Esse item propõe que o responsável pela transmissão do conteúdo deve tratar de forma igual quaisquer pacotes de dados, sem distinção por conteúdo, origem e destino. Essa área envolve dois setores: as empresas de telecomunicações (como Vivo, Claro, TIM, NET, GVT, entre outros), que fornecem conexão à internet, e provedores de acesso (como UOL, Terra, IG e Globo).

As teles reivindicam o direito de vender pacotes fechados de internet, como planos para celular que limitam acesso a redes sociais ou sites pré-determinados. Já os provedores acreditam que a internet deve ser neutra e que a escolha de planos com conteúdos fechados limita a liberdade de o usuário conhecer novos sites, além de impedir que outras empresas de conteúdo digital ganhem espaço no mercado.

- O que o Marco Civil estabelece em relação à remoção de conteúdo da internet?
O conteúdo publicado na rede envolvendo questões de direitos autorais poderá ser tirado do ar após uma simples notificação - sem a necessidade de decisão judicial.

- O que o Marco Civil estabelece em relação a conteúdo ofensivo?
Os provedores só terão de remover conteúdo mediante ordem judicial. O provedor de conexão não será responsabilizado civilmente por essas ações. Mas isso pode acontecer com o provedor de aplicações, caso não sejam tomadas providências após “ordem judicial específica” para tornar indisponível o conteúdo. O texto diz que o marco visa “assegurar a liberdade de expressão e impedir a censura”.
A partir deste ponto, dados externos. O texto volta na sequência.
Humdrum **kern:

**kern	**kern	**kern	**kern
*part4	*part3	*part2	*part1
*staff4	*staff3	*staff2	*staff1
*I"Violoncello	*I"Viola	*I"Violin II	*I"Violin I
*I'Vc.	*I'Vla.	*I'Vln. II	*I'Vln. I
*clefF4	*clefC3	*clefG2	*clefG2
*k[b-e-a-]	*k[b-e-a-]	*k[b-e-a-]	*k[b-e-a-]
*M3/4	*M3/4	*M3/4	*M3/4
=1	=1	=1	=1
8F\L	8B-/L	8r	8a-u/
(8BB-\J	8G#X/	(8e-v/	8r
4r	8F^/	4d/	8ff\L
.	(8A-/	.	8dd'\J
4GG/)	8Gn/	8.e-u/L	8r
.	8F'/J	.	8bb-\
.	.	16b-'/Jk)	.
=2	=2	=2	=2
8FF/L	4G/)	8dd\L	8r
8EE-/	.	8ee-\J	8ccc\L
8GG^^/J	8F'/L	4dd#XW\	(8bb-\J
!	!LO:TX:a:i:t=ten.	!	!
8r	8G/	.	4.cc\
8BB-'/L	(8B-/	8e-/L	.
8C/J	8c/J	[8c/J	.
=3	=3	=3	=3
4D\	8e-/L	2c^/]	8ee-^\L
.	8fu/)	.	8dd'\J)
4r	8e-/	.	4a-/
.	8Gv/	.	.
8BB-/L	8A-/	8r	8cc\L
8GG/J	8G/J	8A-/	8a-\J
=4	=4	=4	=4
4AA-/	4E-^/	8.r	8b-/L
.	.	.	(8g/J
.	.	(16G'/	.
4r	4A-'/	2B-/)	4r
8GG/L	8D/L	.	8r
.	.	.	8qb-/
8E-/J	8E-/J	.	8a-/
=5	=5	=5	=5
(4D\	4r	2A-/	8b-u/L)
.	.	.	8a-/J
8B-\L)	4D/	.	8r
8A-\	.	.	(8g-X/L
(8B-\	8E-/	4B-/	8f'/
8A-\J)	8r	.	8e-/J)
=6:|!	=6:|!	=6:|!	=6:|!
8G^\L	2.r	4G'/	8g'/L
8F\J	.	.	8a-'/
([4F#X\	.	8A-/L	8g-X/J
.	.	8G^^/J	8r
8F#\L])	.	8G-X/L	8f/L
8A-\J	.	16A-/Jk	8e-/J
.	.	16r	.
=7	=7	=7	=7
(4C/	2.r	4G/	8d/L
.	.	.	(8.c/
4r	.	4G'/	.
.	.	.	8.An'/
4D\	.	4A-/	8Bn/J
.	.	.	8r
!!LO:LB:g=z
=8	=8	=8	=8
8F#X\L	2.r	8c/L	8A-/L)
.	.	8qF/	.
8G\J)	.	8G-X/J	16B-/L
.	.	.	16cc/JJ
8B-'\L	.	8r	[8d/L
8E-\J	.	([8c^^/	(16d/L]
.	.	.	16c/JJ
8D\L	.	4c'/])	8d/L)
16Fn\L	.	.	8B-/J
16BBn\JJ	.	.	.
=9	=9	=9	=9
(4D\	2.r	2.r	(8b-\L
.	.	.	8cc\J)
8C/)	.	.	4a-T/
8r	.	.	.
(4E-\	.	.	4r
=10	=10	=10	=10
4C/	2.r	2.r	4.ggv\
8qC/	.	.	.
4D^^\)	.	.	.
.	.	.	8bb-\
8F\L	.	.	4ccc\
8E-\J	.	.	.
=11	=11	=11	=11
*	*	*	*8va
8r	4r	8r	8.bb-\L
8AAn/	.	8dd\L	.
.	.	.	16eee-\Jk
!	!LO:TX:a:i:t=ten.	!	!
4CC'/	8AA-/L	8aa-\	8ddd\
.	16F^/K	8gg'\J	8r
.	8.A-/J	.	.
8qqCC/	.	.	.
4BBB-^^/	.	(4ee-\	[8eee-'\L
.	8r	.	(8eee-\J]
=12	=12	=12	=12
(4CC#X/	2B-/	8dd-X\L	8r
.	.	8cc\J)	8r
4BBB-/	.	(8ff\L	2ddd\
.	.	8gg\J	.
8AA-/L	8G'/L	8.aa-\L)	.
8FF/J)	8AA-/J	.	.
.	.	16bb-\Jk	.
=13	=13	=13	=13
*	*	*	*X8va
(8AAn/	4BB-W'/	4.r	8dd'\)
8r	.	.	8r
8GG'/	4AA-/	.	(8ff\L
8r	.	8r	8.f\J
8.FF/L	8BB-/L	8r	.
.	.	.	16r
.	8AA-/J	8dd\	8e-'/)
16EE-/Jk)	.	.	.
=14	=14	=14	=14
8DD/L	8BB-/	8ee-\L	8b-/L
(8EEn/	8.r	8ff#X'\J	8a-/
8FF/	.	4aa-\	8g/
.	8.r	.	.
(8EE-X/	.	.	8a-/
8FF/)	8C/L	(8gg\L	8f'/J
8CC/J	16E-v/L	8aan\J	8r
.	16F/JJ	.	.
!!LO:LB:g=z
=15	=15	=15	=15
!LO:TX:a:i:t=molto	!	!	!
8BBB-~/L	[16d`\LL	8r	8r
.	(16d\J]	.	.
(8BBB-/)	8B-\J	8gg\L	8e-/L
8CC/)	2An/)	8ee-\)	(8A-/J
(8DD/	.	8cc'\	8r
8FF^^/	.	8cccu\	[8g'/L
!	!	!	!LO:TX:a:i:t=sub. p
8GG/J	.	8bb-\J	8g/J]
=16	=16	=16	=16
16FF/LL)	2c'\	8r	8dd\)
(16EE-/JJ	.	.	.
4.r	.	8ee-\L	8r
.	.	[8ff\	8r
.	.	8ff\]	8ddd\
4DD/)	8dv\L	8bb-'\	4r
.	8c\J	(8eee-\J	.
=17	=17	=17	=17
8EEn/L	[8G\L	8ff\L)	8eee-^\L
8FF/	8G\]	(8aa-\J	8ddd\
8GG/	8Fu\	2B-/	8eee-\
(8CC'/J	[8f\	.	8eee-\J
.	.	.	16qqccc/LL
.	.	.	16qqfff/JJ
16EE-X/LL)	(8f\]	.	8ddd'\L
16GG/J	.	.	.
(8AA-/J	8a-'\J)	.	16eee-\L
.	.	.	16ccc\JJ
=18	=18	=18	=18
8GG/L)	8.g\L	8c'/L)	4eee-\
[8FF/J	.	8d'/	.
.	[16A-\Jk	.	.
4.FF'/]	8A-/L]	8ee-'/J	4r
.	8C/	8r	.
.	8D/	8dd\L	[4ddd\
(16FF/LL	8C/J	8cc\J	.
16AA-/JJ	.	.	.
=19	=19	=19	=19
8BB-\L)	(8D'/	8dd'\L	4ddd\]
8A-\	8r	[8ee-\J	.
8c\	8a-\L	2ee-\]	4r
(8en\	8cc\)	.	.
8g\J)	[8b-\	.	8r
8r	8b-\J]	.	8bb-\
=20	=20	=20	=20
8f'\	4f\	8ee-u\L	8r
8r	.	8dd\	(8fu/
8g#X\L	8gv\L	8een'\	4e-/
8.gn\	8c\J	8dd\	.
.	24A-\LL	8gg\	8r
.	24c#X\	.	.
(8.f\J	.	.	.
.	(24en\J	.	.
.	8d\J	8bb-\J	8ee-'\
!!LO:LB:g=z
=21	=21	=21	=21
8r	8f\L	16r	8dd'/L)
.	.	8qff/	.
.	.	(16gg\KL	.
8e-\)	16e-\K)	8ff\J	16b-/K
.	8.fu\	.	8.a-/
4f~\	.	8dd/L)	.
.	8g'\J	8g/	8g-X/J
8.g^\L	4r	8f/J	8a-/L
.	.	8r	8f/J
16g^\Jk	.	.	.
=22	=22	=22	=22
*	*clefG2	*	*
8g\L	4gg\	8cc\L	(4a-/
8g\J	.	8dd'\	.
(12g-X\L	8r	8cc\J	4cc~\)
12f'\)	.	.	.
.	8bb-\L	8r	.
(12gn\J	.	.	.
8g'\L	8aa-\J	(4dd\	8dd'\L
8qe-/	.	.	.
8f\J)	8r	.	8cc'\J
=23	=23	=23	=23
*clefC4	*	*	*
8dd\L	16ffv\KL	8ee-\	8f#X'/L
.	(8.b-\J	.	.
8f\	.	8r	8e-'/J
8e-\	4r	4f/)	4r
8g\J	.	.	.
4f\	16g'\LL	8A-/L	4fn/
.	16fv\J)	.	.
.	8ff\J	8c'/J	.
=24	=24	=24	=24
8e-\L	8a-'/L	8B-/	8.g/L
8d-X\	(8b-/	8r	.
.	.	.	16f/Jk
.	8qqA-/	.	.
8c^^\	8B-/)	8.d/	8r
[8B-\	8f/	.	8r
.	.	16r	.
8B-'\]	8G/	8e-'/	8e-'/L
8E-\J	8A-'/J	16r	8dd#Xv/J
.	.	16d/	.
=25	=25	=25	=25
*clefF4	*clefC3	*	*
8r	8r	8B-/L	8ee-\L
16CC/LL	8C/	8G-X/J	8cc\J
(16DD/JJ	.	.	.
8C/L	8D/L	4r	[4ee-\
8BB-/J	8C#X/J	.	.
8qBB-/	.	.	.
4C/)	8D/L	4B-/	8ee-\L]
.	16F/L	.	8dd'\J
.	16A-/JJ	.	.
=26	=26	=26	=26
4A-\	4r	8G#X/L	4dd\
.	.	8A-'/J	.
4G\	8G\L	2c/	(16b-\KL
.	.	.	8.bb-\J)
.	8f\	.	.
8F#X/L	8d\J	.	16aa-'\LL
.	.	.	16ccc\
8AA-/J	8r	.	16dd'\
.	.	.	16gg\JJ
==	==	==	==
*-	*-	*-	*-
Deputado mostra apoio em forma de literatura de cordel

- O que o Marco Civil estabelece quanto à privacidade?
O Marco Civil assegura ao internauta o direito de inviolabilidade da intimidade e vida privada, além da inviolabilidade e sigilo do fluxo e de suas comunicações pela internet (salvo por ordem judicial).

Os prestadores de serviços não podem fornecer dados pessoais e de registros a terceiros - a não ser que haja consentimento para isso.  As companhias também precisam informar de forma “clara e completa” sobre a coleta, uso, armazenamento, tratamento e proteção desses dados. Ao término da relação entre as partes, o usuário pode requerer a exclusão definitiva das informações fornecidas a aplicação de internet.

- O que o Marco Civil estabelece quanto ao registro de dados?
Os provedores de conexão devem manter os registros (data e hora de início e término da conexão, duração e endereço IP) sob sigilo, em ambiente controlado de segurança, por um ano. Já os provedores de aplicações de internet (caso do Facebook e Gmail, por exemplo) podem optar por não guardar esses registros – uma ordem judicial, no entanto, pode obrigá-los a fazer o armazenamento por “tempo certo”.

As operações de coleta, armazenamento, guarda e tratamento de dados (registros, dados pessoais ou comunicações) devem ter pelo menos um desses atos realizado em território nacional. Dessa forma, precisa respeitar a legislação brasileira. O Poder Executivo, por meio de decreto, pode ainda obrigar provedores de conexão e aplicações de instalarem ou utilizarem em território nacional suas estruturas para armazenamento, gerenciamento e disseminação de dados.